(Page images and extracted text)
__________________________________________________
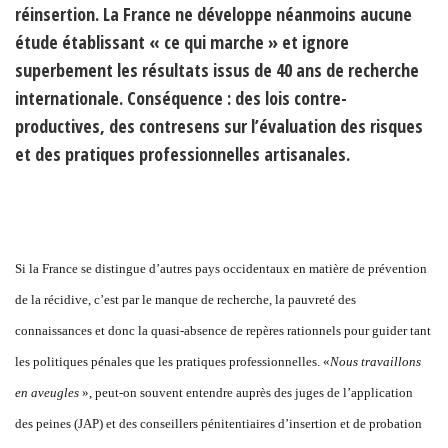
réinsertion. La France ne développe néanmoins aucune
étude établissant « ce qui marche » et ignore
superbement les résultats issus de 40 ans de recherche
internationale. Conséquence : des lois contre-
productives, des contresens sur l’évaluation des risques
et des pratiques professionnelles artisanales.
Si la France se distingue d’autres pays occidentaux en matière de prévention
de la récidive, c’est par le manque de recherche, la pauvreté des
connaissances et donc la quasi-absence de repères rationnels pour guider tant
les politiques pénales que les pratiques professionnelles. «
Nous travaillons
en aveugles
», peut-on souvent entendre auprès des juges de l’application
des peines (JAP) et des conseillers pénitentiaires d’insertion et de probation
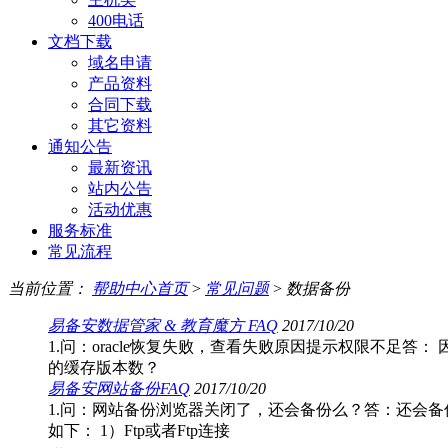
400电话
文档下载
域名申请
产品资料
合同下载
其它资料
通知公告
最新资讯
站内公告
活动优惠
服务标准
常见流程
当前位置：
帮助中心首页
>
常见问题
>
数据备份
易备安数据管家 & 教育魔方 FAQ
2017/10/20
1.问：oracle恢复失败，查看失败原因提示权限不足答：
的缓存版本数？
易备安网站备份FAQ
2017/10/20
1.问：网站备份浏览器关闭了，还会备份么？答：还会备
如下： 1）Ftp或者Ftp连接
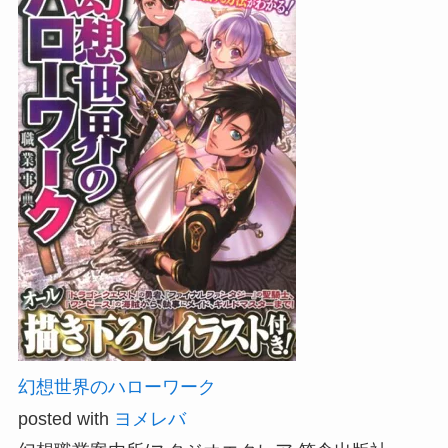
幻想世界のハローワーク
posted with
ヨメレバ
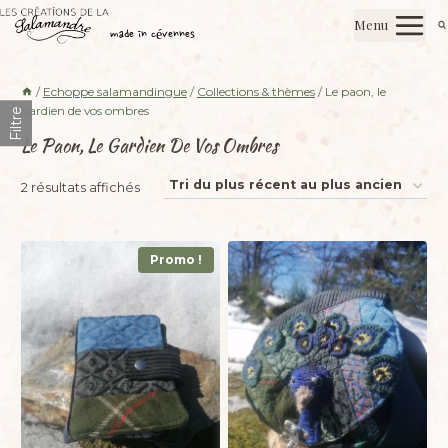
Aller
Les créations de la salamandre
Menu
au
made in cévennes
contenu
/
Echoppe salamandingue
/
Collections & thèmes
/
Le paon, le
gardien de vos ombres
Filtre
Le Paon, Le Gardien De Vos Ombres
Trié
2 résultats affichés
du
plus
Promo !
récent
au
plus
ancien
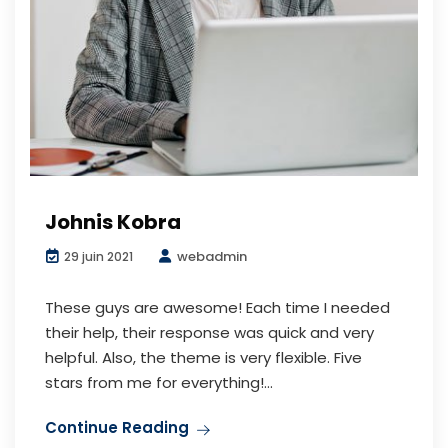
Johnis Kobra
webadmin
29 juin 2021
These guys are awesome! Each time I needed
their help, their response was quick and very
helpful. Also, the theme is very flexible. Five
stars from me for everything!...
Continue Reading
__________________________________________________
Repeat every record above exactly, but drop the pictures.

◆ **Task answer**
réinsertion. La France ne développe néanmoins aucune
étude établissant « ce qui marche » et ignore
superbement les résultats issus de 40 ans de recherche
internationale. Conséquence : des lois contre-
productives, des contresens sur l’évaluation des risques
et des pratiques professionnelles artisanales.
Si la France se distingue d’autres pays occidentaux en matière de prévention
de la récidive, c’est par le manque de recherche, la pauvreté des
connaissances et donc la quasi-absence de repères rationnels pour guider tant
les politiques pénales que les pratiques professionnelles. «
Nous travaillons
en aveugles
», peut-on souvent entendre auprès des juges de l’application
des peines (JAP) et des conseillers pénitentiaires d’insertion et de probation
400电话
文档下载
域名申请
产品资料
合同下载
其它资料
通知公告
最新资讯
站内公告
活动优惠
服务标准
常见流程
当前位置：
帮助中心首页
>
常见问题
>
数据备份
易备安数据管家 & 教育魔方 FAQ
2017/10/20
1.问：oracle恢复失败，查看失败原因提示权限不足答：
的缓存版本数？
易备安网站备份FAQ
2017/10/20
1.问：网站备份浏览器关闭了，还会备份么？答：还会备
如下： 1）Ftp或者Ftp连接
幻想世界のハローワーク
posted with
ヨメレバ
Aller
Les créations de la salamandre
Menu
au
made in cévennes
contenu
/
Echoppe salamandingue
/
Collections & thèmes
/
Le paon, le
gardien de vos ombres
Filtre
Le Paon, Le Gardien De Vos Ombres
Trié
2 résultats affichés
du
plus
Promo !
récent
au
plus
ancien
Johnis Kobra
webadmin
29 juin 2021
These guys are awesome! Each time I needed
their help, their response was quick and very
helpful. Also, the theme is very flexible. Five
stars from me for everything!...
Continue Reading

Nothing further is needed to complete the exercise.